Sunday Mass Readings
Today’s gospel reading is a great lesson on the God given dignity of the human person. The book of Genesis tells us that the source of the dignity of every human person comes from the fact that God has imprinted God’s own image and likeness on man and woman (Gen 1:26). Because of this every human person has a certain privilege and merits a certain kind of treatment. The Church’s teaching on the sanctity of human life – from conception until natural death – stems from this belief in the sacredness of every person. We see the dignity of the human person violated in multiple ways in the gospel reading today. First of all, the adulterous woman had violated her own sacred dignity. Second, the Pharisees violated her dignity. They dragged her before Jesus and put her on death row, although both Leviticus 20:10 and Deut 22:22 prescribed that both the man and the woman should be put to death. Third, she was dragged before Jesus so that they could test him. These men had constructed an ingenuous case to get Jesus into trouble with the Law. Fourth, that these men would make a spectacle of a vulnerable human person to test another was a gross violate the dignity of both these human beings. And in succumbing to such low tactics, they violate their own dignity.

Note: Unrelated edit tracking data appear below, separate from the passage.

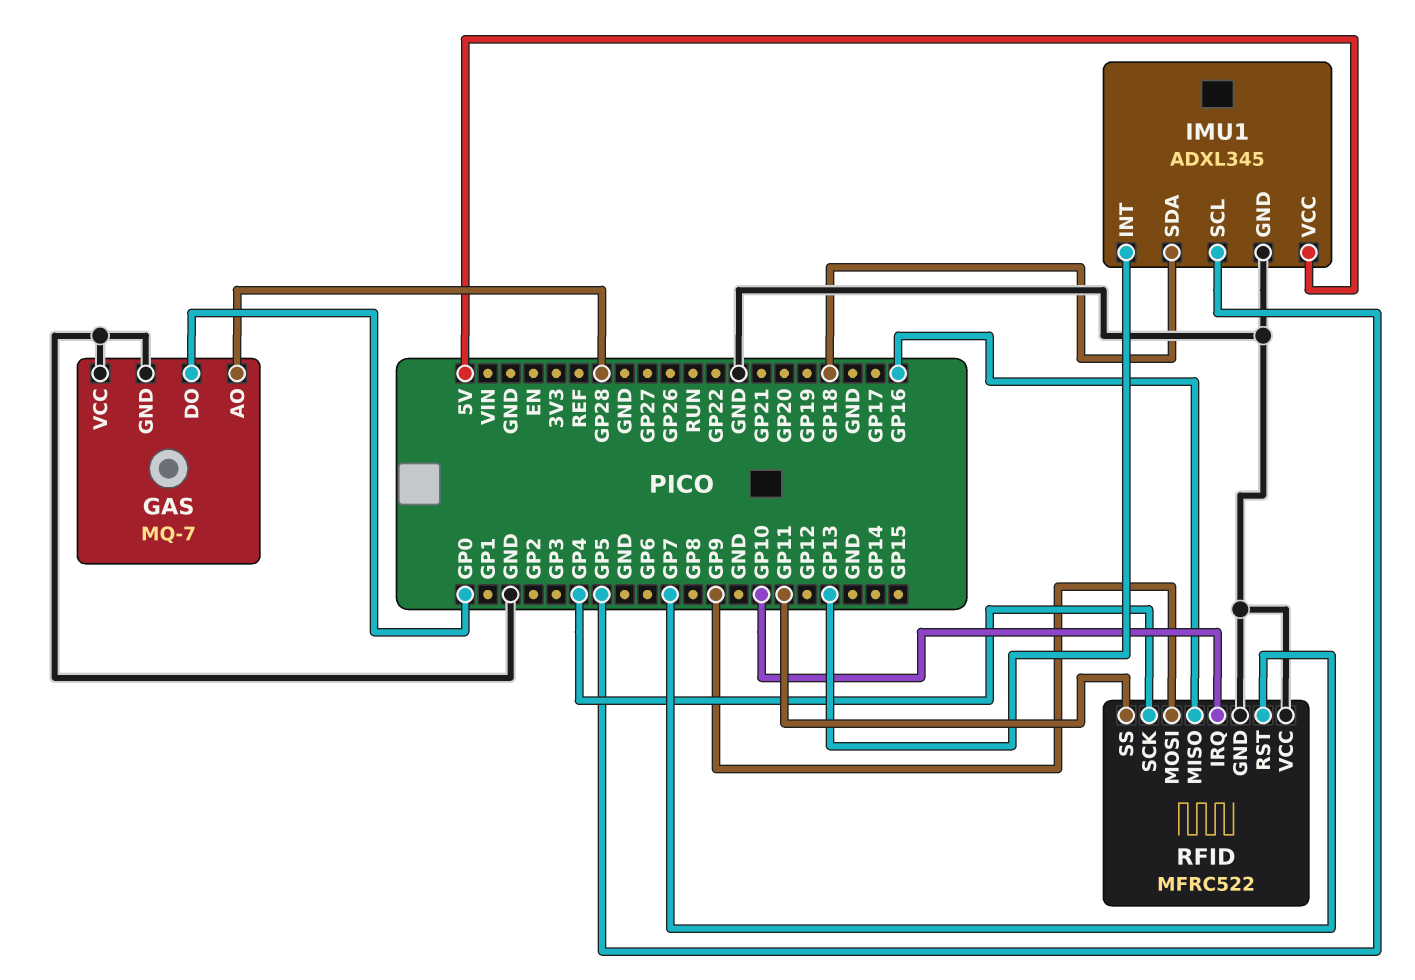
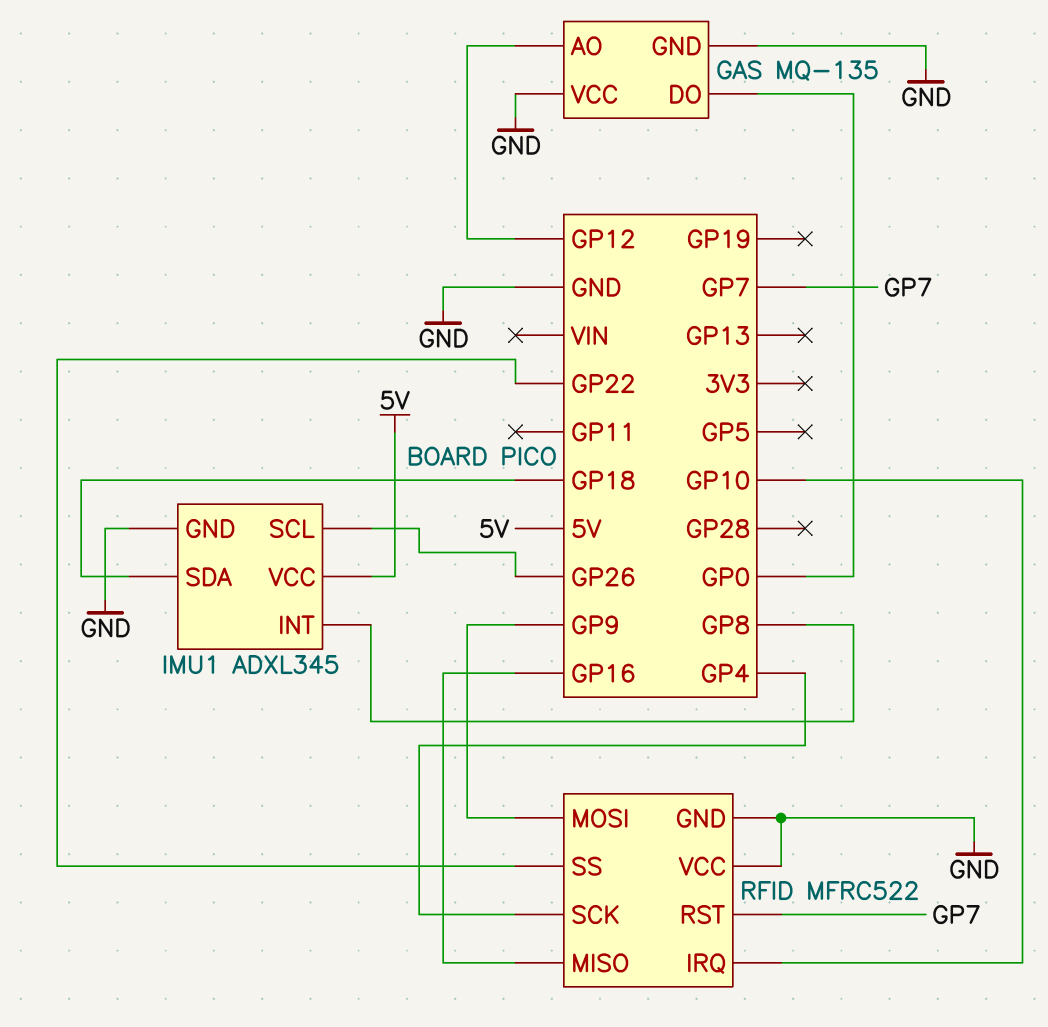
GAS: MQ-7 -> MQ-135
GAS pin AO: GP28 -> GP12
IMU1 pin INT: GP13 -> GP8
IMU1 pin SCL: GP5 -> GP26
RFID pin SS: GP11 -> GP22

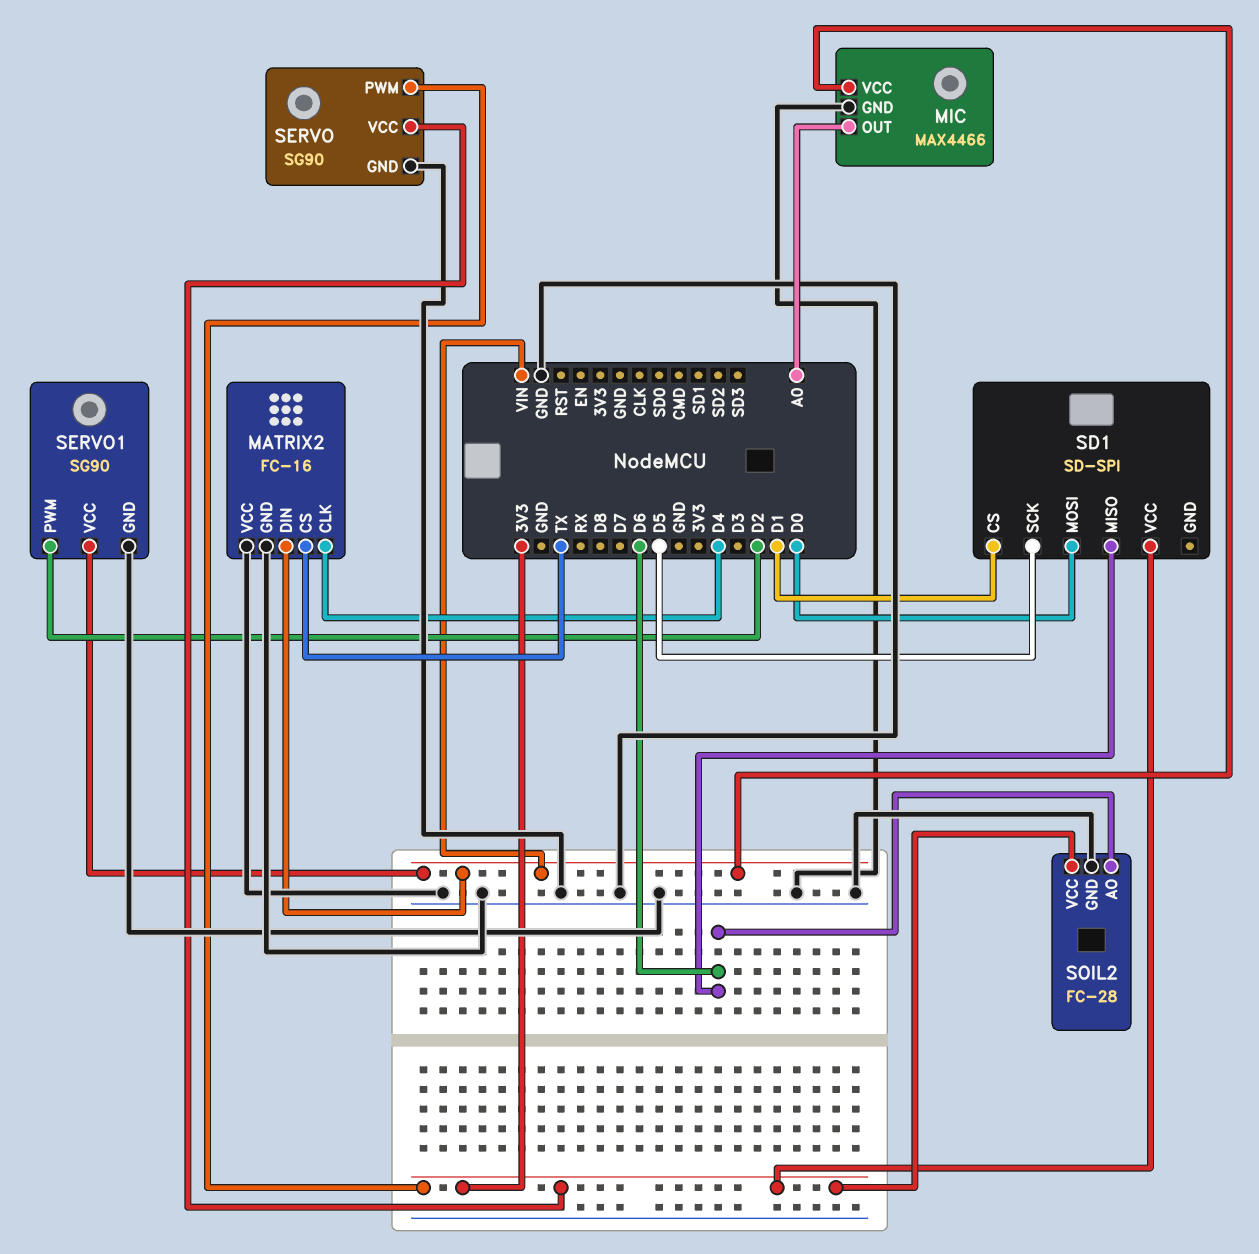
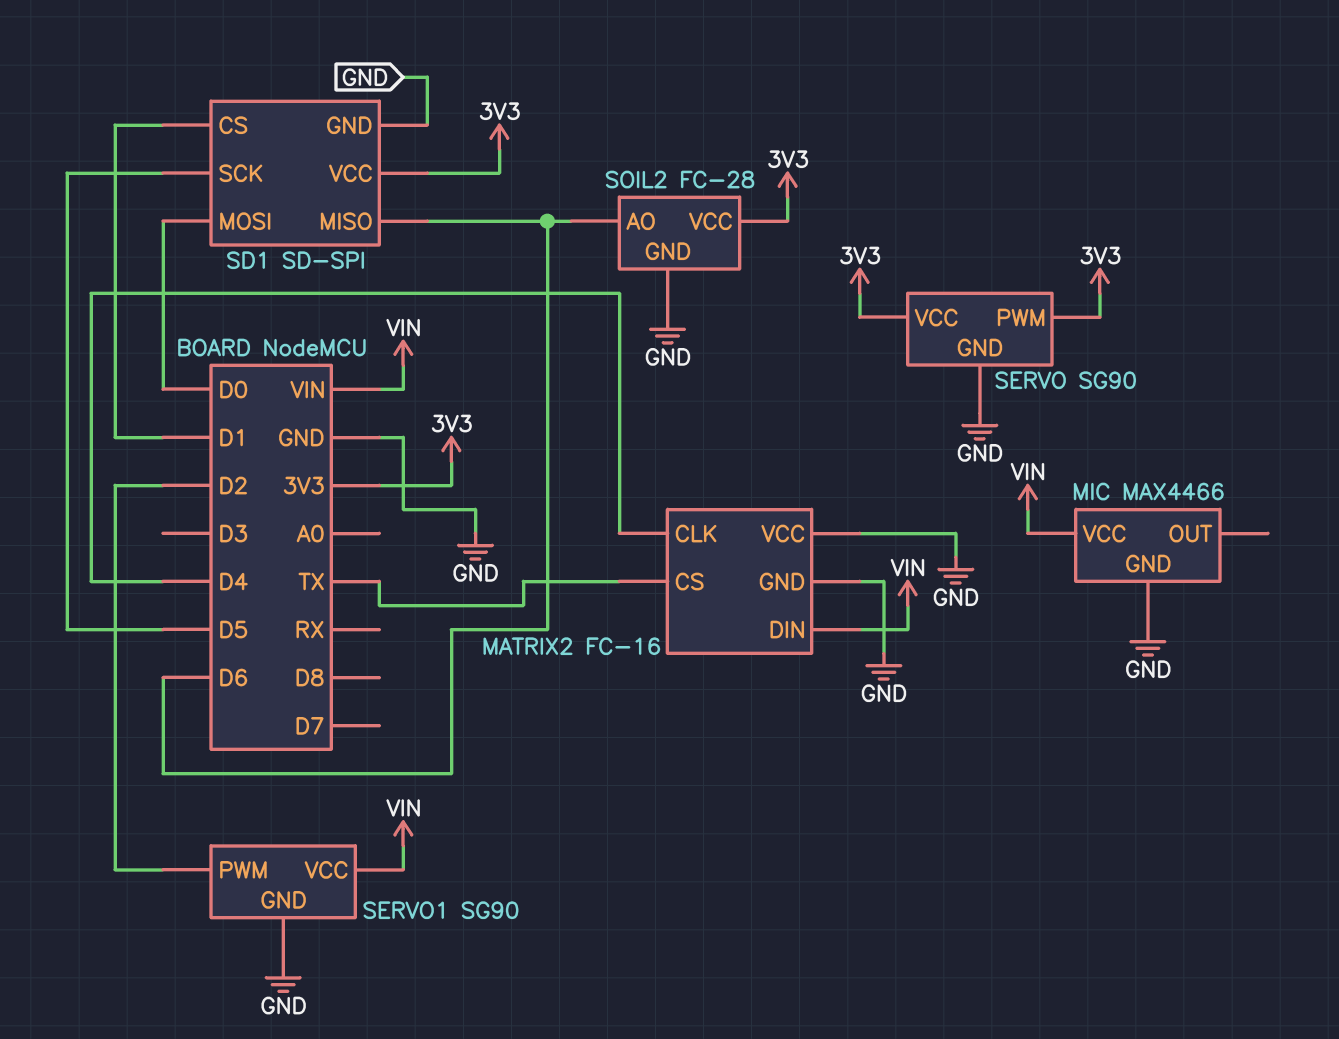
MIC pin OUT: A0 -> none
SD1 pin GND: none -> GND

In the first reading from the book of Isaiah, we hear about God’s promise to restore an entire people to their dignity as God’s chosen people. While in exile in Babylon, the people had found themselves without a God, without a temple, without priests for sacrifice, without a homeland – indeed without any dignity. To this people God would give his healing. This healing continues in the Sacrament of reconciliation. In fact, Jesus interaction with the adulterous woman is exactly what the Sacrament of reconciliation is all about. “Neither do I condemn you. Go and sin no more.”
Before Easter comes, please make it to the sacrament of Reconciliation and let us allow God to restore us to his own image and likeness. And having been healed let us ourselves step out to reconcile ourselves with others, especially those who human dignity we may have violated.